Raffi Boyadjian   Written by Raffi Boyadjian

Traders on the edge of their seats awaiting Fed decision

The US dollar traded mixed against its major counterparts on Tuesday, gaining ground against the yen, the euro and the pound, while underperforming against the commodity-linked aussie, kiwi and loonie. It traded virtually unchanged against the franc. Today, ahead of the Fed decision, the greenback is slightly down or unchanged.

Although the dollar was unable to gain against all its peers, Treasury yields extended their recovery, while Fed fund futures suggested fewer rate cuts for 2026 as data yesterday showed that US job openings increased slightly in October after surging in September. On top of that, the National Federation of Independent Business (NFIB) report revealed that firms are planning to create new vacancies in the near term.

This prompted investors to anticipate only two rate cuts for next year, which changes the dynamics on how the market may respond to today’s FOMC decision. A 25bps rate cut is nearly fully priced in and thus, it is unlikely to shake the markets. Investors are likely to quickly shift their attention to the statement, the updated economic projections – especially the new dot plot – and Chair Powell’s press conference.

Should the dot plot agree with the market and point to two rate cuts next year, the dollar is unlikely to decisively rally; unless Fed Chair Powell appears more concerned about sticky inflation rather than the lately-observed softness of the labor market, or if there is a decent number of policymakers voting for only one rate cut in 2026, even if the median points to two.

Aussie extends gains after RBA, BoC also decides on rates

The aussie was the main gainer yesterday, extending its rally after the RBA kept interest rates steady as expected and ruled out further easing. Officials also noted that a rate hike could be possible should inflation pressures prove to be more stubborn than expected.

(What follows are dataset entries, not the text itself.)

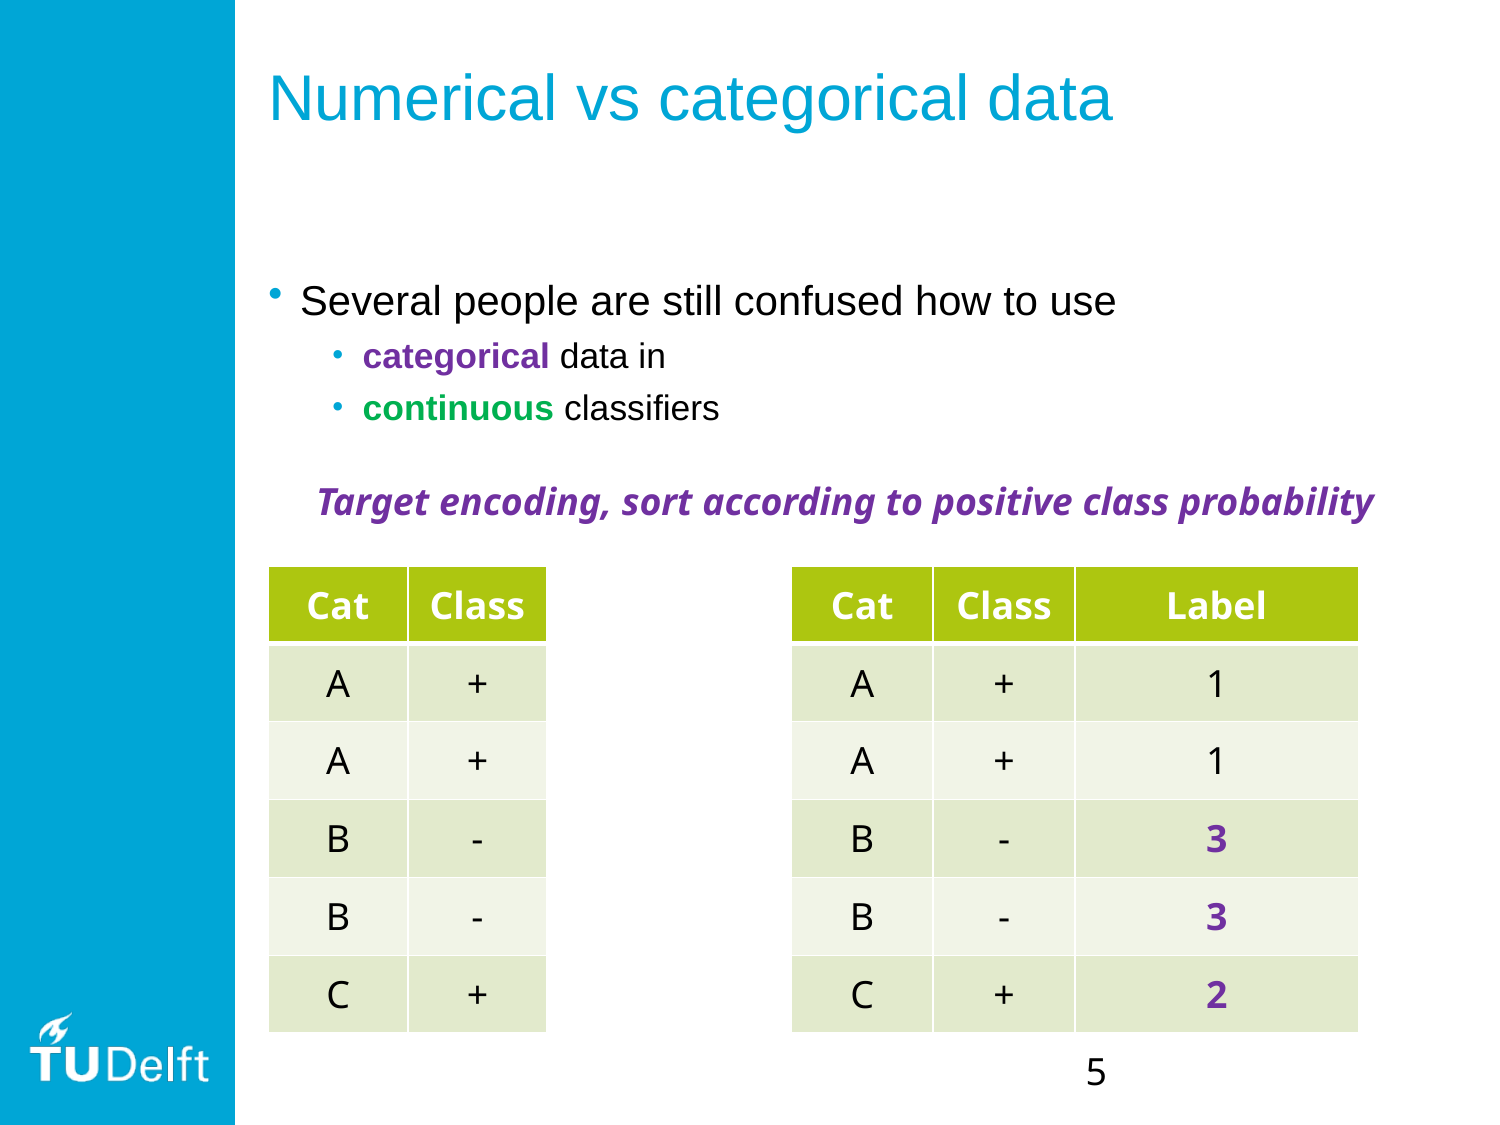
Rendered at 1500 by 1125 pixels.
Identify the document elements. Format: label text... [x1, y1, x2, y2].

slide_number 5 [1075, 1042, 1425, 1103]
table_cell - [934, 878, 1074, 955]
table_cell B [269, 878, 407, 955]
table_header Cat [792, 567, 932, 641]
table_cell + [934, 722, 1074, 799]
table_cell A [792, 646, 932, 721]
table_cell B [792, 800, 932, 877]
table_cell C [269, 956, 407, 1032]
table_cell B [269, 800, 407, 877]
table_header Label [1076, 567, 1358, 641]
table_cell - [934, 800, 1074, 877]
table_cell 1 [1076, 722, 1358, 799]
table_cell A [792, 722, 932, 799]
table_cell + [409, 722, 546, 799]
table_cell 3 [1076, 878, 1358, 955]
title Numerical vs categorical data [268, 55, 1423, 231]
table_header Class [409, 567, 546, 641]
table_cell A [269, 722, 407, 799]
text_box Target encoding, sort according to positive class probability [301, 470, 1390, 531]
table_cell 2 [1076, 956, 1358, 1032]
table_cell + [409, 956, 546, 1032]
table_cell 1 [1076, 646, 1358, 721]
table_cell + [934, 956, 1074, 1032]
table_cell + [409, 646, 546, 721]
list Several people are still confused how to use categorical data in continuous classifiers [268, 271, 1423, 1061]
table_cell - [409, 800, 546, 877]
table_cell C [792, 956, 932, 1032]
table_cell A [269, 646, 407, 721]
table_header Class [934, 567, 1074, 641]
table_cell - [409, 878, 546, 955]
table_cell B [792, 878, 932, 955]
table_cell + [934, 646, 1074, 721]
table_cell 3 [1076, 800, 1358, 877]
table_header Cat [269, 567, 407, 641]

Today, a few hours ahead of the Fed, the Bank of Canada will announce its own monetary policy verdict. At its latest meeting, the BoC cut rates by 25bps and said that they are at about the right level.  Since then, data revealed a strong rebound in economic activity and employment growth, while underlying price pressures remained sticky.

According to Canada’s Overnight Index Swaps (OIS), investors are 95% confident that officials will refrain from pushing the rate cut button at this gathering, and they are surprisingly pricing in a rate hike by December 2026. Combined with headlines that US President Trump and Canada’s Prime Minister Mark Carney were reported to have had constructive talks on trade on Friday, this may allow the Bank to remain on hold and repeat a message of satisfaction about the level of interest rates.

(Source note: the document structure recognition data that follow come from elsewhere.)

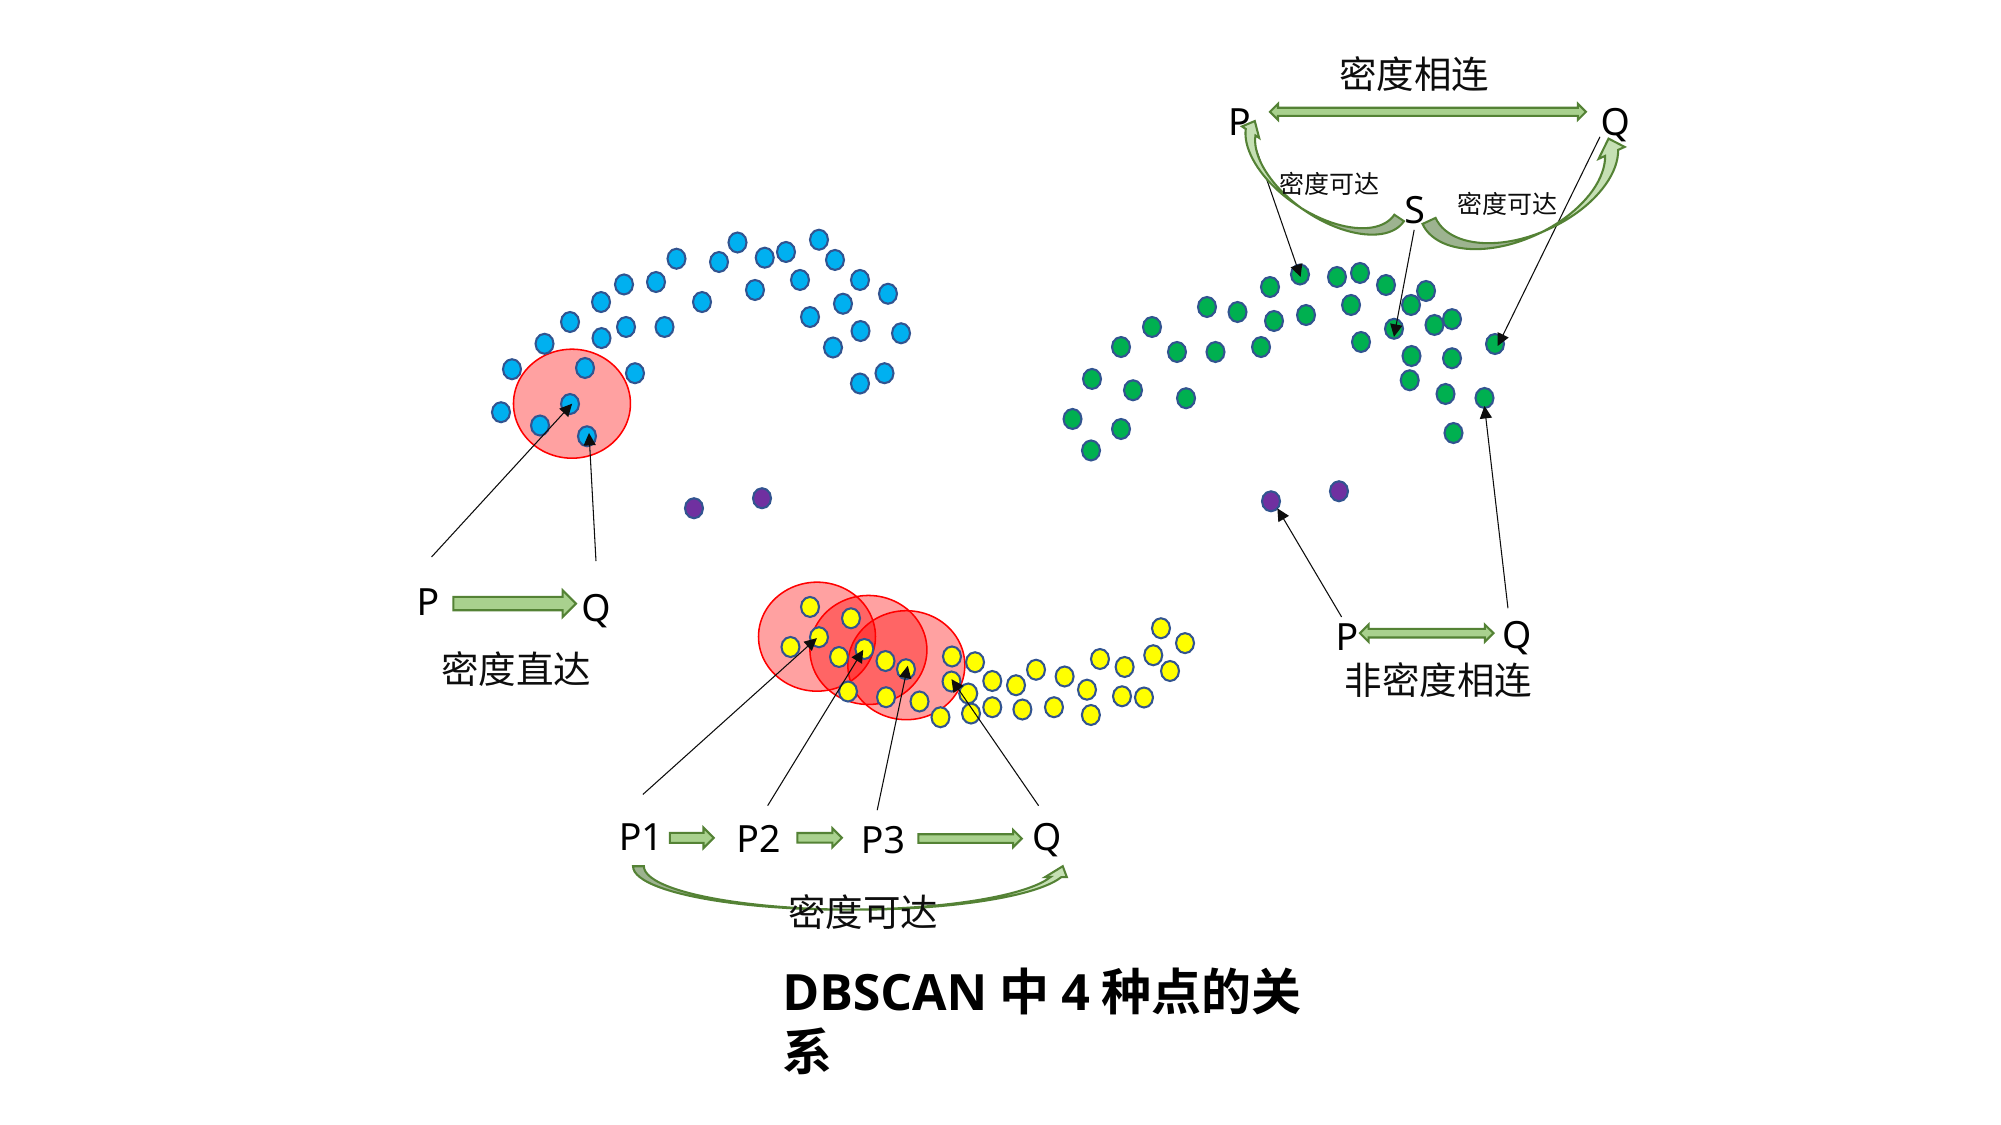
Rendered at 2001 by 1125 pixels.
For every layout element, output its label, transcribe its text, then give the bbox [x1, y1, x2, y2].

text_box [1484, 332, 1505, 356]
text_box [631, 865, 773, 909]
text_box [1290, 264, 1311, 286]
text_box [1175, 387, 1197, 410]
text_box [832, 292, 854, 315]
text_box [1358, 622, 1495, 645]
text_box [1110, 335, 1132, 359]
text_box P [1213, 90, 1266, 150]
text_box [751, 487, 773, 510]
text_box [654, 315, 675, 339]
text_box [799, 305, 821, 329]
text_box [757, 581, 874, 649]
text_box [1080, 703, 1101, 727]
text_box P3 [846, 808, 920, 868]
text_box [452, 587, 578, 620]
text_box [1110, 417, 1132, 441]
text_box [1383, 318, 1397, 340]
text_box [822, 336, 844, 359]
text_box [1350, 330, 1372, 354]
text_box [982, 669, 1002, 679]
text_box [1114, 655, 1135, 679]
text_box [1143, 644, 1164, 667]
text_box [877, 282, 899, 305]
text_box [708, 250, 730, 274]
text_box [909, 690, 930, 713]
text_box Q [1487, 603, 1547, 649]
text_box 非密度相连 [1329, 649, 1548, 710]
text_box [1401, 344, 1422, 368]
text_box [1497, 136, 1600, 346]
text_box [645, 270, 667, 294]
text_box [1081, 367, 1103, 391]
text_box [941, 670, 962, 693]
text_box [691, 290, 713, 314]
text_box [754, 246, 775, 269]
text_box [501, 358, 523, 381]
text_box [1239, 119, 1260, 158]
text_box [1328, 480, 1350, 503]
text_box [1415, 295, 1422, 315]
text_box [890, 322, 912, 345]
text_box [642, 637, 817, 795]
text_box [1295, 303, 1317, 327]
text_box [574, 356, 596, 380]
text_box [1268, 101, 1588, 123]
text_box [590, 290, 612, 314]
text_box [858, 594, 909, 618]
text_box [559, 310, 581, 334]
text_box [591, 326, 612, 350]
text_box [849, 372, 871, 395]
text_box [1111, 685, 1133, 708]
text_box [576, 425, 598, 448]
text_box P2 [721, 807, 796, 868]
text_box [534, 332, 555, 355]
text_box [1159, 659, 1181, 683]
text_box [1150, 617, 1172, 640]
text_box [767, 649, 864, 806]
text_box [854, 637, 875, 661]
text_box [1349, 261, 1371, 285]
text_box [1441, 308, 1463, 331]
text_box [1174, 632, 1196, 655]
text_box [431, 403, 573, 557]
text_box [744, 278, 766, 302]
text_box [1122, 379, 1144, 402]
text_box [874, 362, 895, 385]
text_box [1375, 273, 1393, 297]
text_box [896, 658, 917, 678]
text_box [1340, 293, 1362, 317]
text_box [1435, 382, 1456, 406]
text_box [850, 319, 871, 343]
text_box [832, 645, 846, 649]
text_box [877, 665, 908, 811]
text_box [964, 651, 986, 674]
text_box [1326, 265, 1348, 289]
text_box [727, 231, 748, 254]
text_box [1443, 421, 1464, 445]
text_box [1393, 229, 1415, 339]
text_box [1076, 678, 1098, 701]
text_box P [1320, 605, 1374, 666]
text_box [1080, 439, 1102, 462]
text_box [624, 362, 646, 385]
text_box [666, 247, 687, 270]
text_box [1205, 340, 1226, 364]
text_box 密度可达 [1442, 181, 1497, 226]
text_box [930, 706, 951, 729]
text_box [683, 497, 705, 520]
text_box [613, 273, 635, 296]
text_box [1251, 136, 1301, 278]
text_box 密度可达 [1301, 160, 1395, 206]
text_box [1399, 369, 1420, 392]
text_box [1141, 315, 1163, 339]
text_box [799, 595, 821, 619]
text_box [1196, 295, 1218, 319]
text_box [668, 825, 716, 851]
text_box [1007, 674, 1025, 679]
text_box [1089, 647, 1111, 671]
text_box [512, 348, 632, 460]
text_box DBSCAN中4种点的关系 [767, 953, 1367, 1089]
text_box [1227, 300, 1248, 324]
text_box [824, 248, 846, 272]
text_box [808, 228, 830, 251]
text_box [1441, 347, 1463, 370]
text_box 密度相连 [1324, 44, 1505, 104]
text_box [849, 268, 871, 292]
text_box [1166, 340, 1188, 364]
text_box [954, 864, 1069, 906]
text_box [1025, 658, 1047, 680]
text_box [840, 607, 862, 630]
text_box [796, 825, 844, 850]
text_box [1043, 696, 1065, 719]
text_box [808, 626, 830, 649]
text_box [1474, 386, 1495, 409]
text_box [1263, 309, 1285, 333]
text_box P1 [604, 805, 678, 866]
text_box Q [1032, 805, 1045, 866]
text_box [1600, 137, 1628, 194]
text_box [875, 649, 896, 667]
text_box [1062, 407, 1083, 431]
text_box [775, 240, 797, 264]
text_box Q [1585, 90, 1645, 150]
text_box [917, 827, 1024, 850]
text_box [1277, 508, 1342, 617]
text_box [849, 609, 966, 721]
text_box [1415, 279, 1437, 303]
text_box [789, 268, 811, 292]
text_box [1424, 313, 1445, 337]
text_box [1260, 490, 1282, 513]
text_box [1484, 407, 1508, 609]
text_box [1054, 665, 1075, 688]
text_box [1259, 278, 1281, 299]
text_box [1301, 206, 1406, 236]
text_box 密度直达 [426, 638, 607, 698]
text_box 密度可达 [773, 881, 954, 941]
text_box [951, 679, 1039, 806]
text_box [615, 315, 637, 339]
text_box S [1389, 178, 1440, 238]
text_box [941, 645, 963, 668]
text_box [1133, 686, 1155, 709]
text_box [1421, 216, 1497, 251]
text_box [588, 432, 596, 561]
text_box P [401, 570, 455, 631]
text_box [1250, 335, 1272, 359]
text_box [560, 392, 581, 415]
text_box Q [566, 576, 626, 637]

Should this be the case, the market could remain convinced about a potential rate hike by the end of next year and may allow the loonie to add to the massive gains it posted on Friday after the surprisingly robust jobs data for last month.

Stocks mixed ahead of Fed, oil prices decline on Ukraine headlines

On Wall Street, the three major indices finished Tuesday’s session mixed, with the Dow Jones losing 0.38%, the Nasdaq gaining 0.13% and the S&P 500 finishing virtually unchanged. Today, stock futures are fractionally in the green, suggesting some degree of cautiousness ahead of the Fed outcome. If the well-anticipated rate cut is painted with hawkish colours, stocks could pull back as expectations of fewer rate cuts next year mean lower present values (PV) for high growth firms.

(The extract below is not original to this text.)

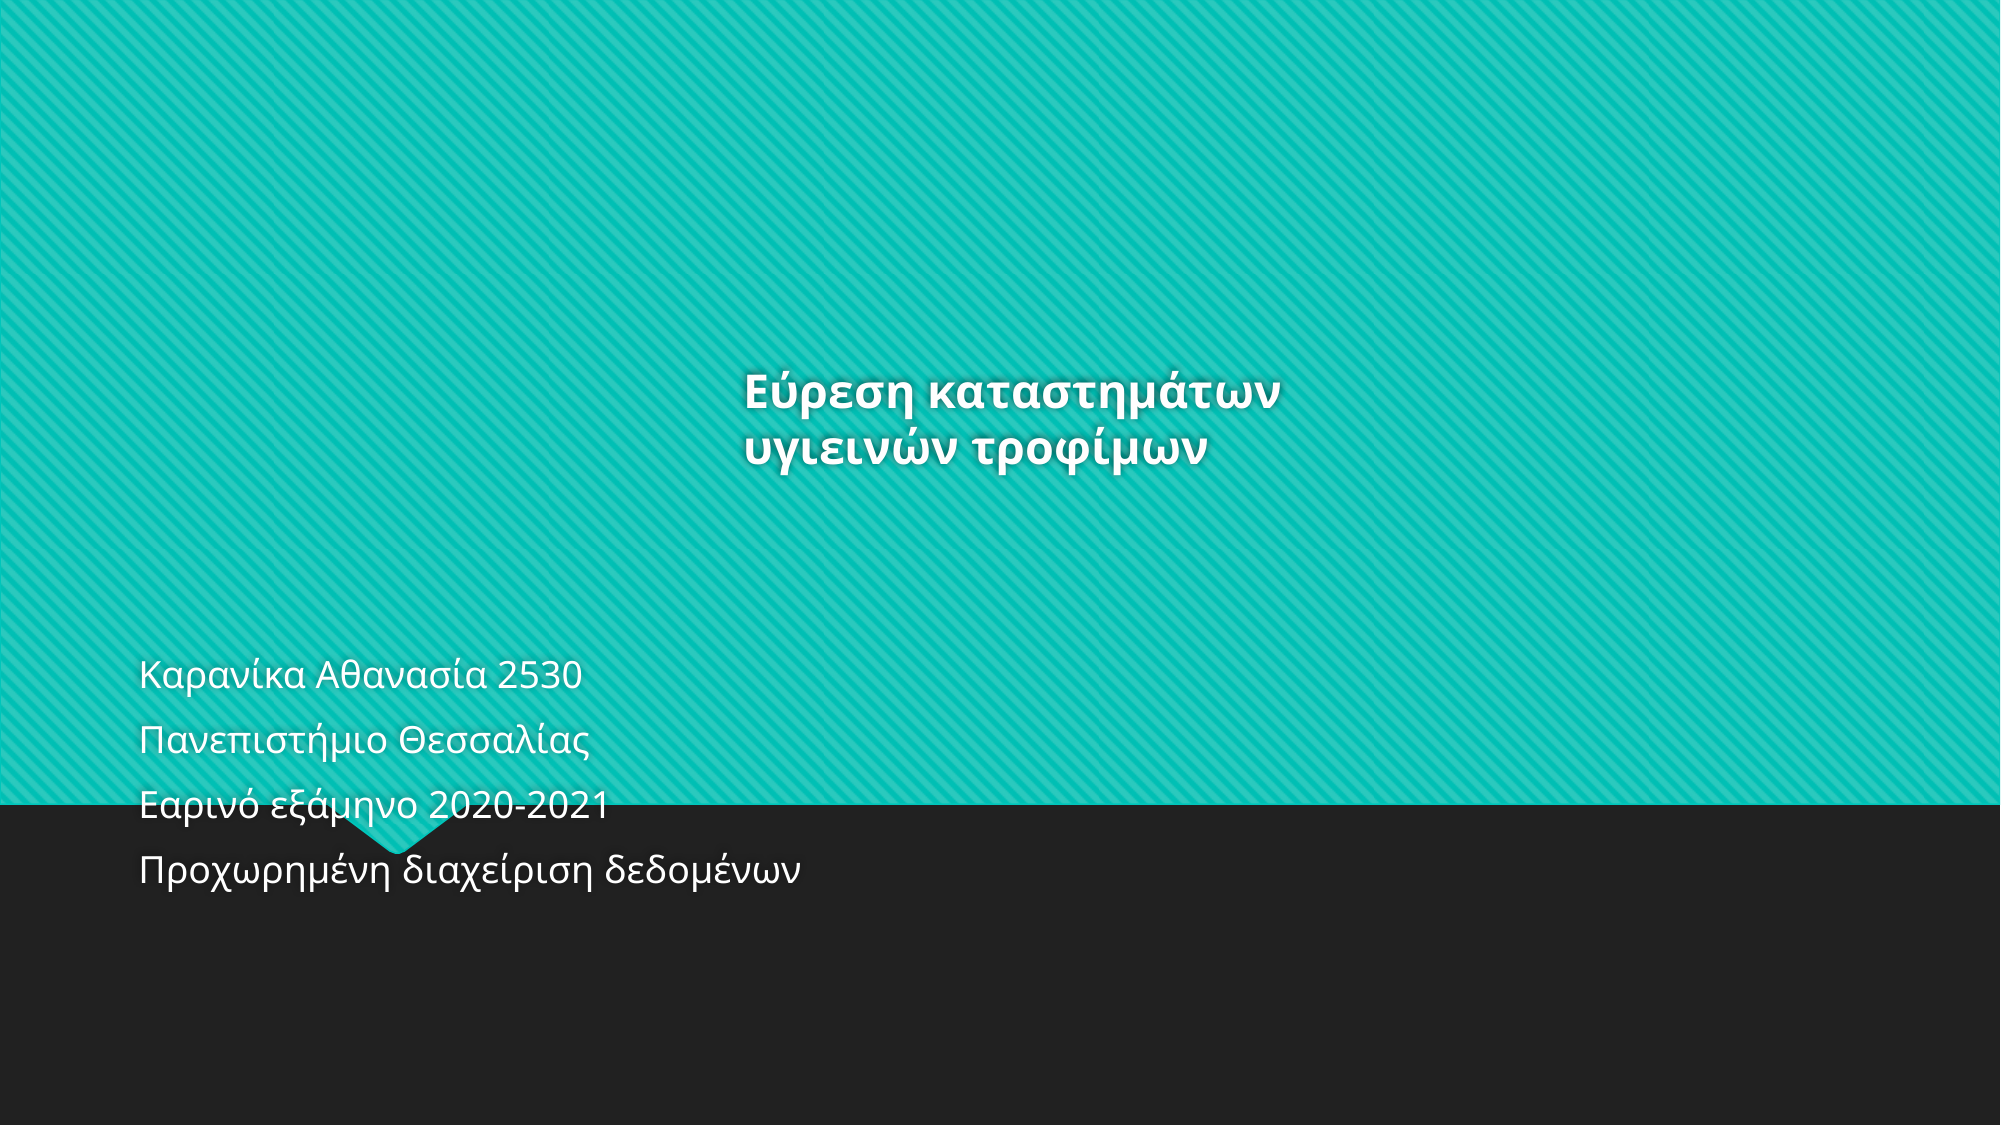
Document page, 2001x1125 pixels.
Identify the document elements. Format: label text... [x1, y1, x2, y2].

title Εύρεση καταστημάτων υγιεινών τροφίμων [728, 351, 1481, 482]
subtitle Καρανίκα Αθανασία 2530 Πανεπιστήμιο Θεσσαλίας Εαρινό εξάμηνο 2020-2021 Προχωρημένη διαχείριση δεδομένων [123, 643, 926, 915]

Oil prices are holding relatively steady today, after falling nearly 1% yesterday, perhaps due to renewed hopes about peace between Ukraine and Russia. Ukrainian President Zelenskiy said that in coordination with its European partners, they will present the US with a refined plan to end the war. A resolution could result in the removal of sanctions on Russian oil companies and thereby unblock restricted supply.